The upshot is that these two outbreaks both appear to be genuinely new outbreaks of polio that would have been detected by long-standing methods.  In London, they have been tracking polio in the water for years.  In New York, they detected polio the old-fashioned way, by diagnosing a person who was sick with it.  There, wastewater tracking only began after a symptomatic case was diagnosed.  We may know more about it now, due to DNA (PCR) testing of wastewater.  But in both cases (London and New York), these appear to be genuine outbreaks of disease that were both detected by methods that had been in place for years.

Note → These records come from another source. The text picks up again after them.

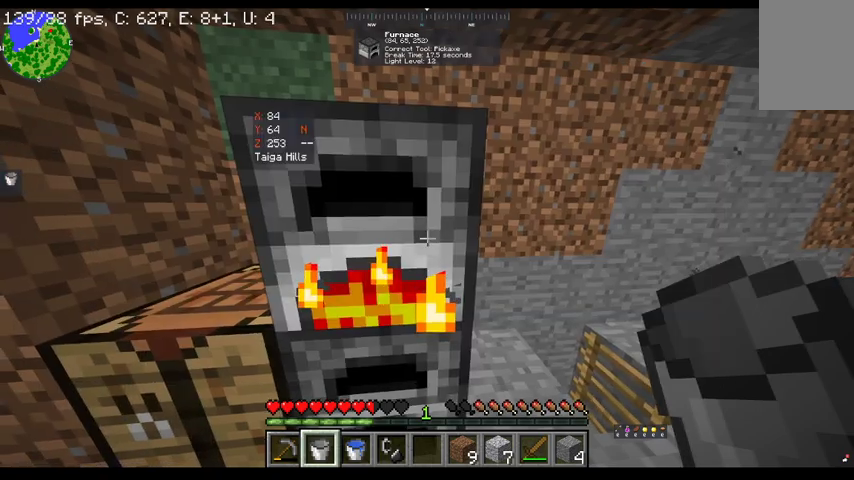
{"keys": [], "mouse": [], "events": [[100, "mouse_right", "up"]]}
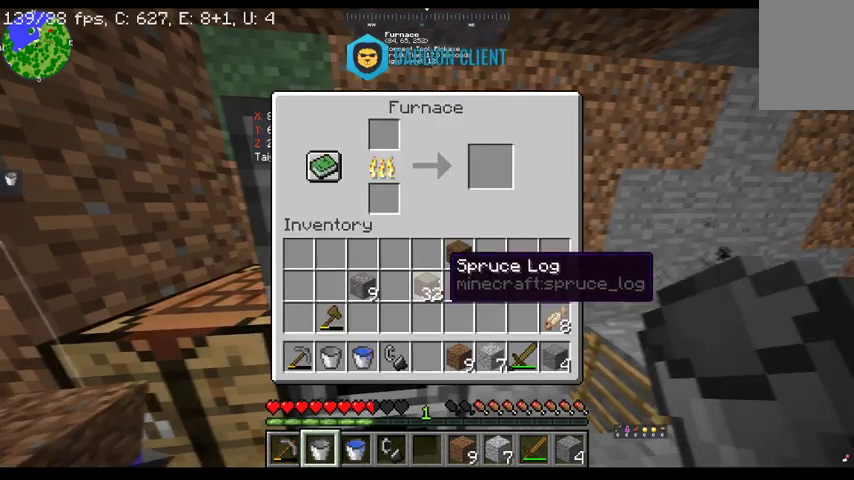
{"keys": [], "mouse": [], "events": []}
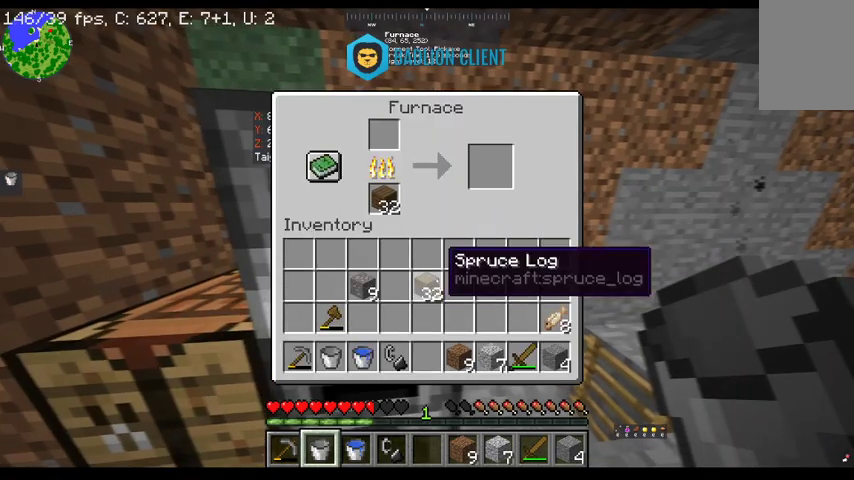
{"keys": [], "mouse": [], "events": []}
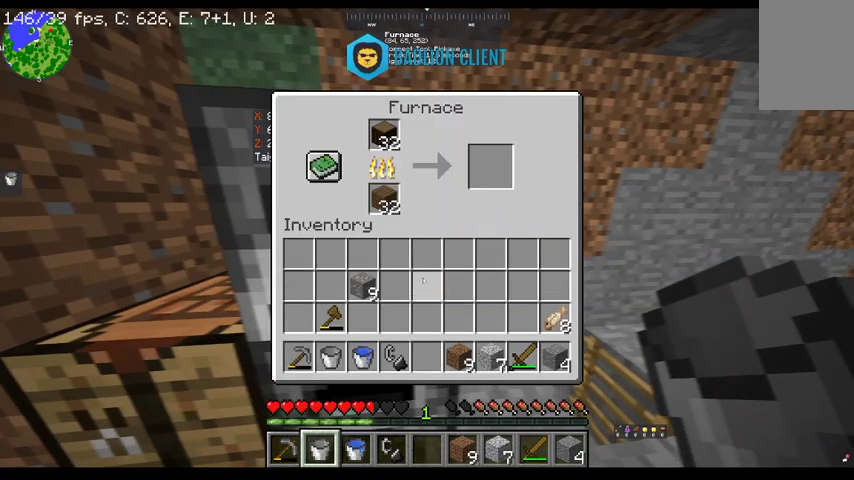
{"keys": [], "mouse": [], "events": []}
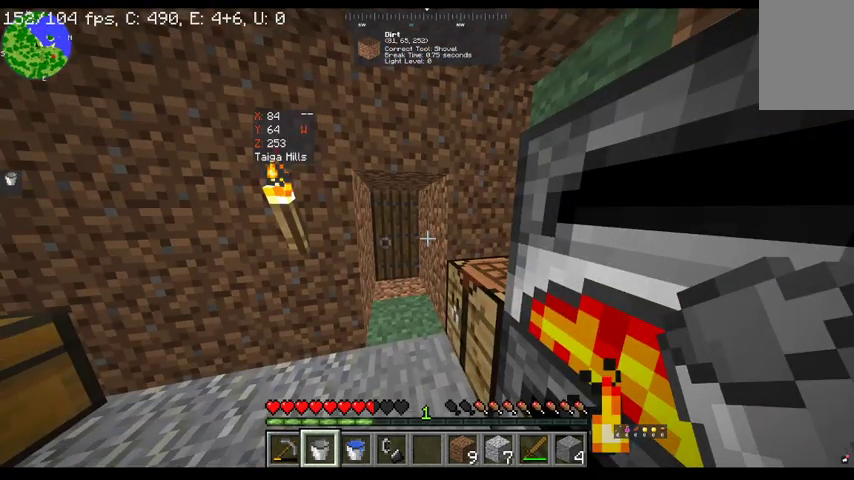
{"keys": ["w"], "mouse": ["right"], "events": [[67, "w", "down"], [333, "mouse_right", "down"]]}
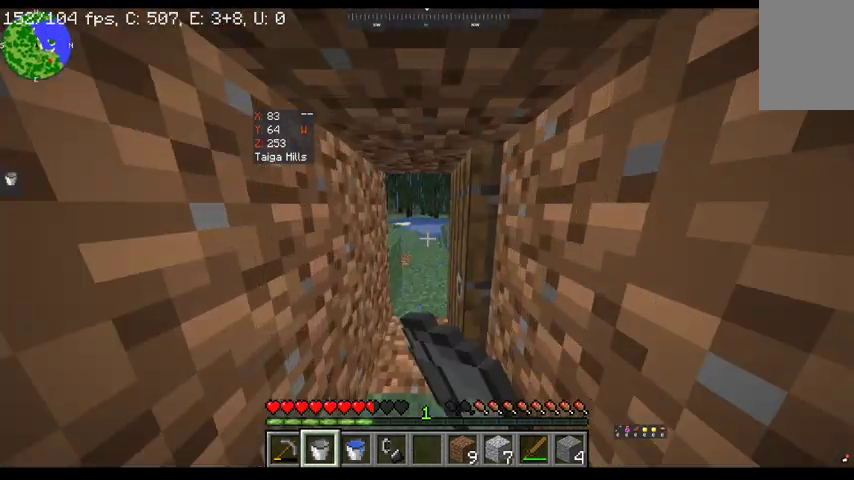
{"keys": ["a"], "mouse": [], "events": [[33, "mouse_right", "up"], [267, "a", "down"], [433, "w", "up"]]}
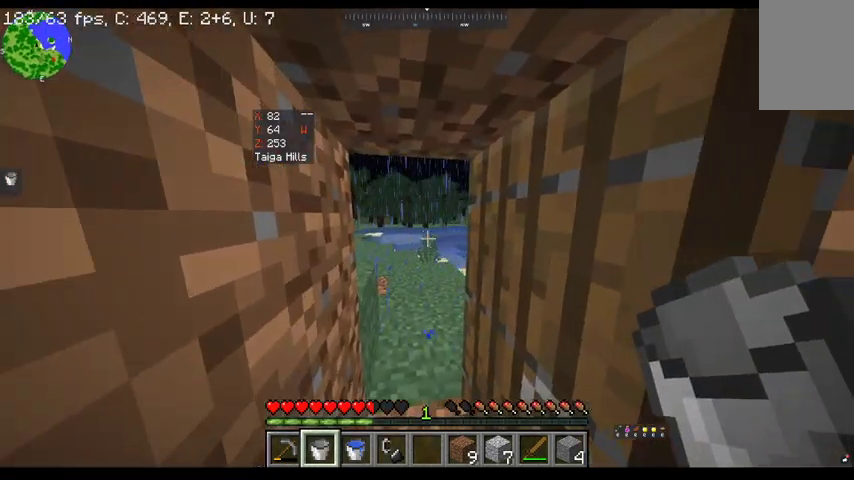
{"keys": [], "mouse": ["right"], "events": [[200, "a", "up"], [433, "mouse_right", "down"]]}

Just FYI, full vaccination against polio confers 99% immunity, which lasts your lifetime.  All U.S. states require children in public day-care facilities and public schools to be vaccinated against polio (per this source).  Except sometimes (per this reference on states with exemptions from vaccination requirements.)

Oddly enough, the CDC can tell us that ~93% of infants have been fully vaccinated against polio by age 24 months.  But nobody seems to be able to tell us what fraction of school-age children have received a polio vaccine.  Even odder, the CDC knows that 92% of U.S. teenagers have received their Measles, Mumps, Rubella (MMR) vaccine (Table 32, this CDC source).  But they don’t track the same statistic for polio vaccine(?!).

Given that (I think) every state requires MMR for public school children, and that same 93-ish-percent pops up, it’s a pretty good guess that only about 93% of U.S. teenagers are immunized against polio.  And I’m further guessing that CDC doesn’t track that beyond infancy because if your parents didn’t get you vaccinated as in infant, they are unlikely to bother to do that later in your life.

And as the cherry on top of this particular desert, you can look up the infant immunization rates by county, for New York State.  And, sure enough, the sites of the New York polio outbreak — Rockland County and Orange County, NY — have third-world-like rates of infant immunization for polio. 

New York State, Polio Vaccination Rates by County.

Source:  New York State

I didn’t know there were places like that in the U.S.

So now it all kind of makes sense.  In that some people just have no common sense.